= Allianz Kompass Europa =

Swiss political organization

The Kompass Europa Alliance is a Swiss political organization that opposes the planned agreements on the further development of bilateral treaties between Switzerland and the European Union (EU) on their current basis. In particular, it rejects Switzerland's integration into the institutional conditions proposed by the EU. The alliance proposes alternative directions for Switzerland's foreign policy. It is supported by prominent figures from industry, finance, and consulting.

== Arguments Against Further Development of Bilateral Treaties with Dynamic Legal Adoption ==
In 2021, Kompass Europa articulated its objections to the then-negotiated framework agreement between Switzerland and the EU, publishing a corresponding manifesto.
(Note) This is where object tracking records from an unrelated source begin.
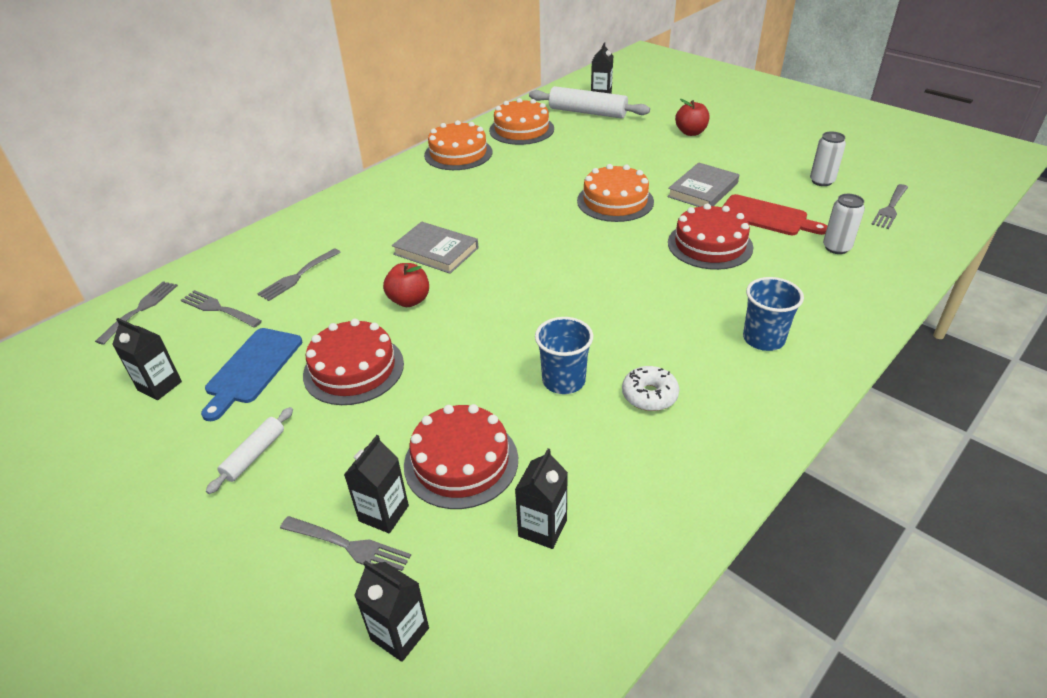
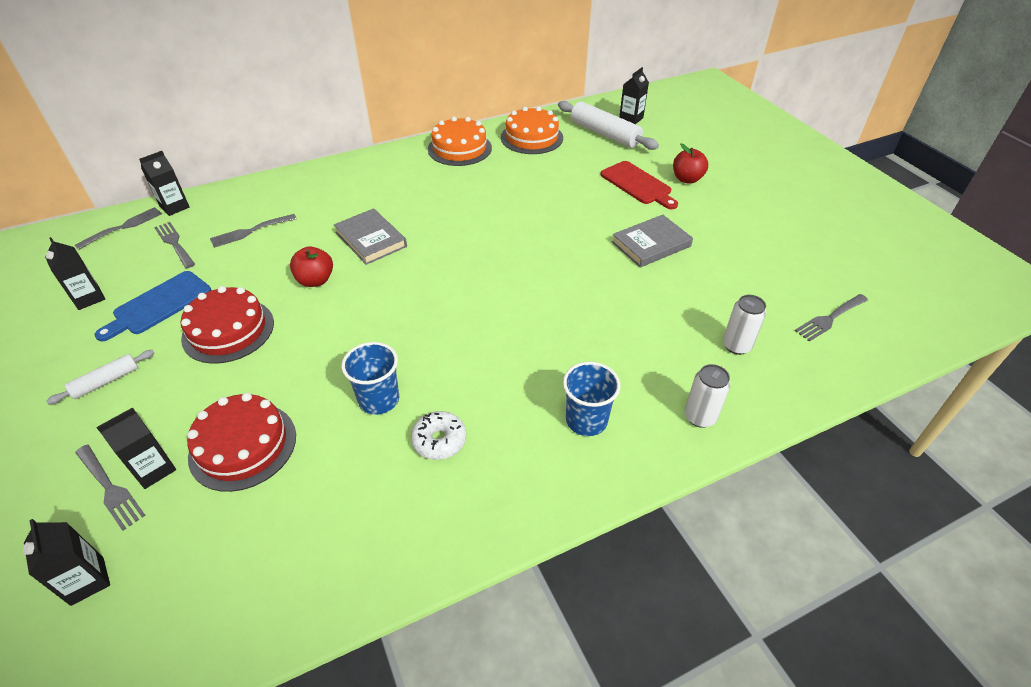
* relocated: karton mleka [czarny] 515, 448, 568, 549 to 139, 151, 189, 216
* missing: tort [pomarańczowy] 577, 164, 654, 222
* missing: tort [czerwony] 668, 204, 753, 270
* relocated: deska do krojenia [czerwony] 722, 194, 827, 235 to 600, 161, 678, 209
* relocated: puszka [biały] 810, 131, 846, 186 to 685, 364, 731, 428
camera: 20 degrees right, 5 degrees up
Since 2022, the Swiss Federal Council has been negotiating with the EU on the further development of bilateral treaties. The new negotiating positions were formalized as a package solution. The Kompass Europa Alliance conducted an assessment and concluded that Switzerland is fundamentally politically and structurally incompatible with the EU. It argues that Switzerland's rights as a sovereign EU partner would be undermined. The alliance warns that dynamic legal adoption would lead to a downward leveling of the Swiss economy. It has critically analyzed and clarified the individual treaty components. The benefits of free movement of persons are controversially assessed. Heinrich Fischer, president of the alliance, argues that the EU has a greater interest in the free movement agreement than Switzerland. Alfred Gantner, a co-founder, opposes unrestricted access to the Swiss labor market through free movement, advocating for Switzerland to independently select desired workers, stating: "We can recruit in the EU at any time."
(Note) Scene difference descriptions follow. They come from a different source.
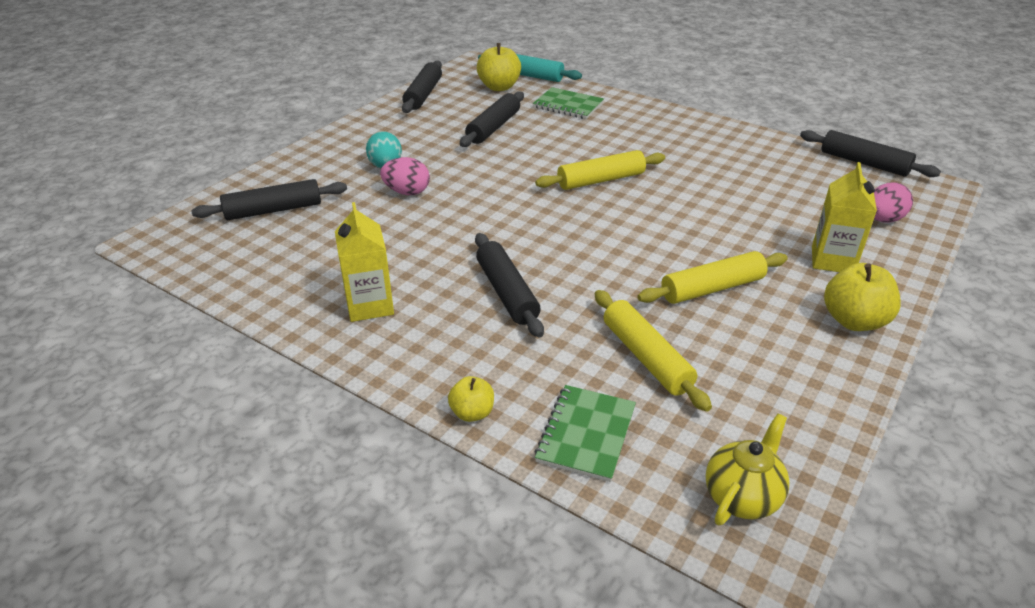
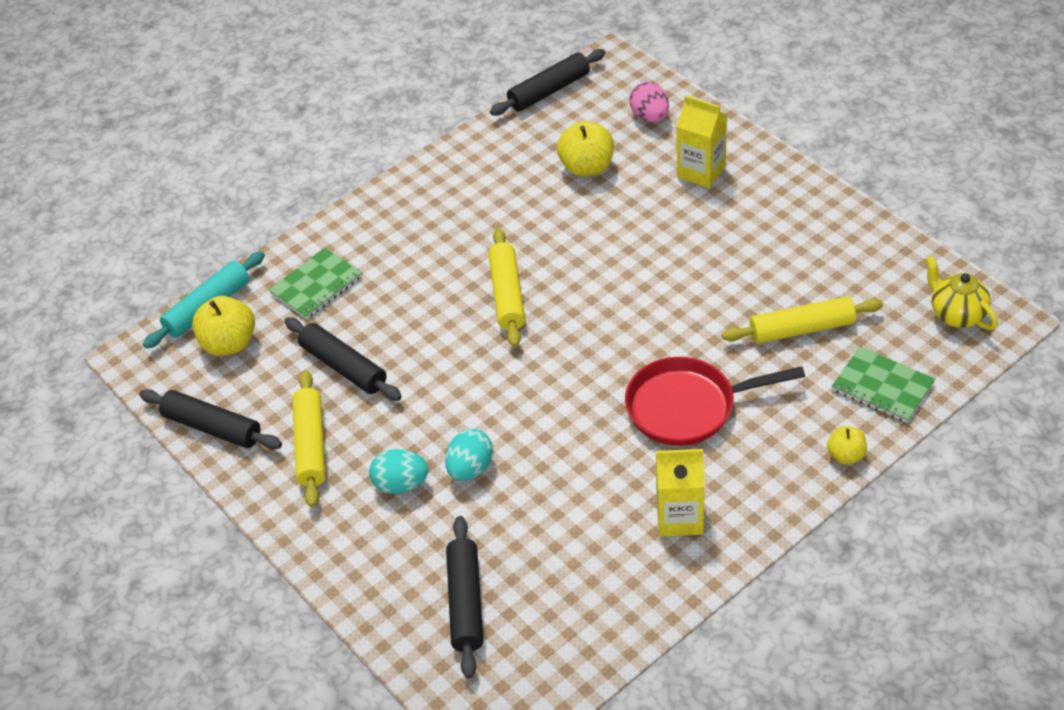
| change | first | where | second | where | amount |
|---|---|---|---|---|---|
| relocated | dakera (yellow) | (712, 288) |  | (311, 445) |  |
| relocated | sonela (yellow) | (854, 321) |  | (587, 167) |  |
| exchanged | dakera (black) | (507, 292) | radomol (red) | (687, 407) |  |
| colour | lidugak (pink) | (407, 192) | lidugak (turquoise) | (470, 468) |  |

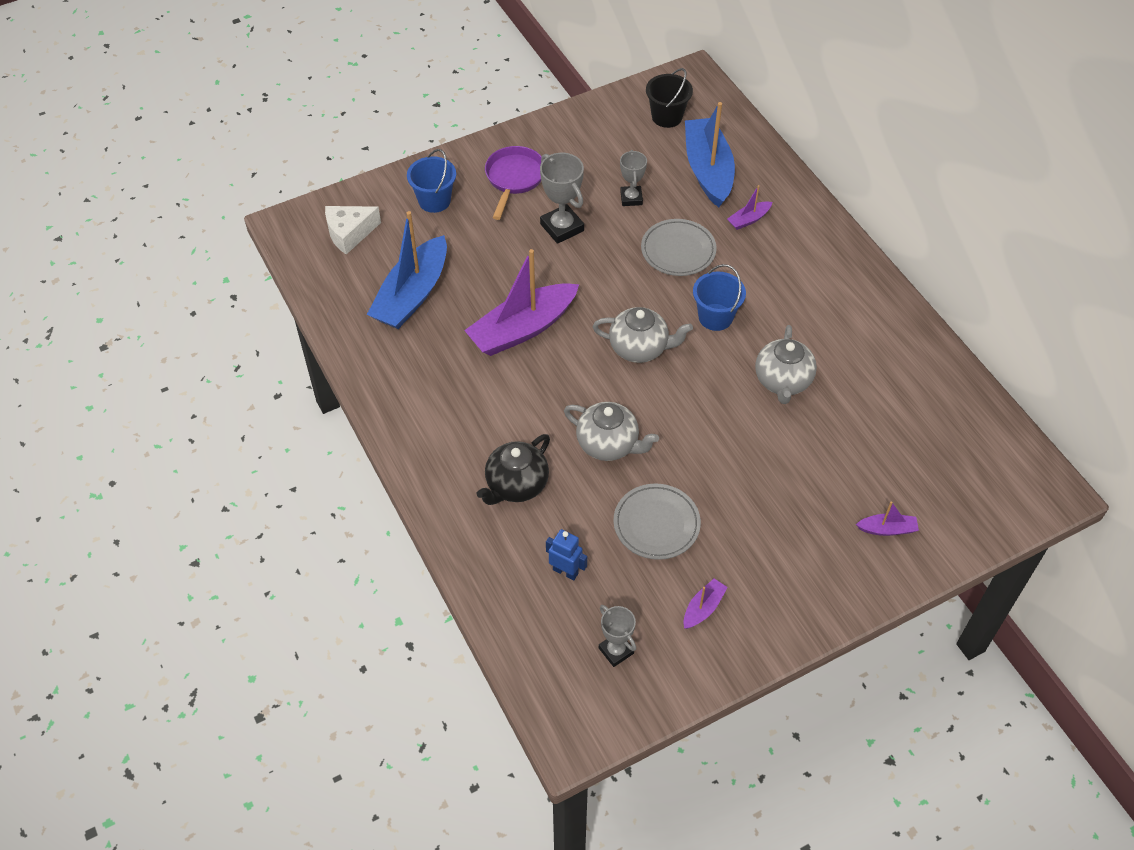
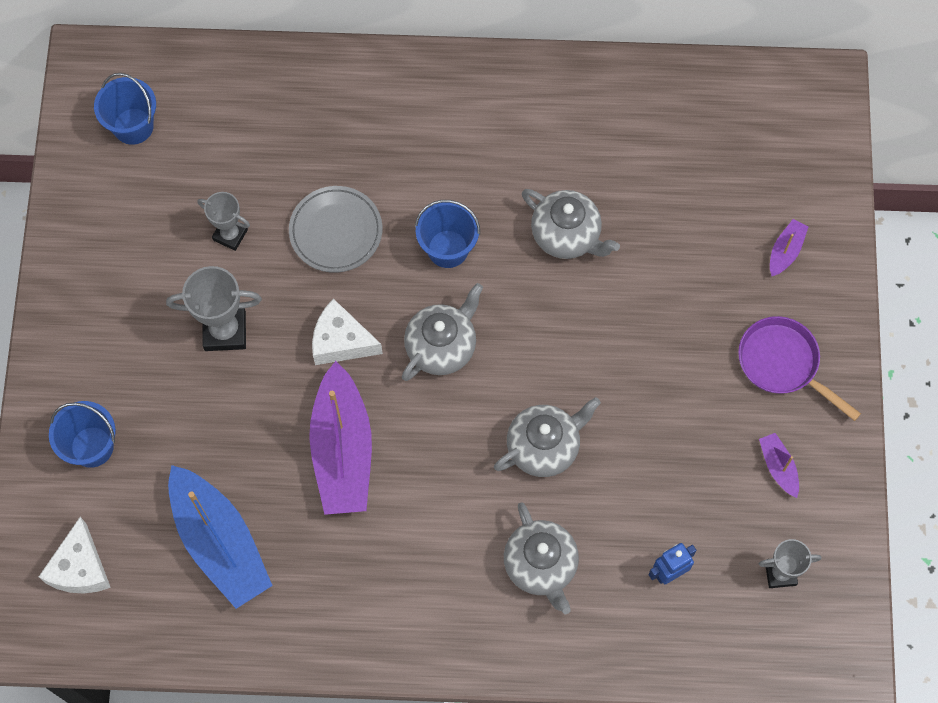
| change | first | where | second | where | amount |
|---|---|---|---|---|---|
| missing |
== Swiss Popular Initiative ==
On October 1, 2024, a committee closely associated with the alliance began collecting signatures for the federal popular initiative titled For a Direct-Democratic and Competitive Switzerland – No EU Passive Membership (Kompass Initiative). The initiative committee comprises 27 individuals, including one member of the National Council (Diana Gutjahr, SVP), one member of the Council of States (Hans Wicki, FDP.Liberals), entrepreneurs Daniel Aegerter, Alfred Gantner, Urs Lehmann, and Jörg Wolle, the editor-in-chief of Nebelspalter, Markus Somm, former TV presenter Kurt Aeschbacher, and former ski racer Bernhard Russi. The initiative's founders include those of the Partners Group. Unlike initiatives driven by political parties, established associations, NGOs, or professional political activists, this initiative stems from new economic and public groupings.

The initiative demands that future international treaties involving significant legal adoption be subject to a mandatory referendum. According to a Neue Zürcher Zeitung editor, the Swiss Federal Council could hardly ignore an initiative with over 100,000 valid signatures, likely requiring an institutional EU agreement to also face a cantonal majority. If accepted with a delay, a treaty previously approved by a simple popular majority under a facultative referendum would require an additional vote due to a retroactivity clause.

On June 17, 2012, the federal popular initiative "For strengthening people's rights in foreign policy (state treaties to the people!)" with a similar aim was rejected by 75.3% of voters and 23:0 cantonal votes. However, that initiative would have subjected state treaties to broader new rules compared to the current, narrowly focused proposal. Existing treaties like the Schengen/Dublin agreements would not be affected under the proposed transitional provisions.

== Statements ==
The Autonomiesuisse association, with 900 members, supports the initiative. Economic historian Thomas Straubhaar sees a political realignment in the business sector, arguing that this opposition cannot be dismissed as fringe. Jean-Daniel Gerber describes Kompass Europa as a turning point in the business community's approach. Conversely, on September 5, 2024, the board of Economiesuisse, representing a hundred industries, twenty chambers of commerce, and a dozen major companies, decided by a three-quarter majority to intensify its campaign for the further development of bilateral treaties with the EU. The Zurich Chamber of Commerce and Swissmem, the Swiss mechanical, electrical, and metal industry association, have also opposed the initiative. According to Elisabeth Schneider-Schneiter, president of the Basel Chamber of Commerce, the activities of Kompass Europa and Autonomiesuisse do not represent a division in the business community but rather "an isolated group of businesspeople."

== Alternative Objectives ==
The Kompass Europa Alliance advocates for an open and proactive Swiss foreign economic policy without a one-sided focus on the EU internal market. Relations with the EU should be regulated respectfully on equal terms. Additionally, the Confederation should respect the cantons' autonomy in implementing foreign economic policy.

== Steering Committee ==
The steering committee is chaired by Heinrich Fischer, former chairman of the board of the Hilti Group, board member of other Swiss companies, and former CEO of Adolph Saurer AG, Arbon. The committee comprises 22 members, predominantly entrepreneurs.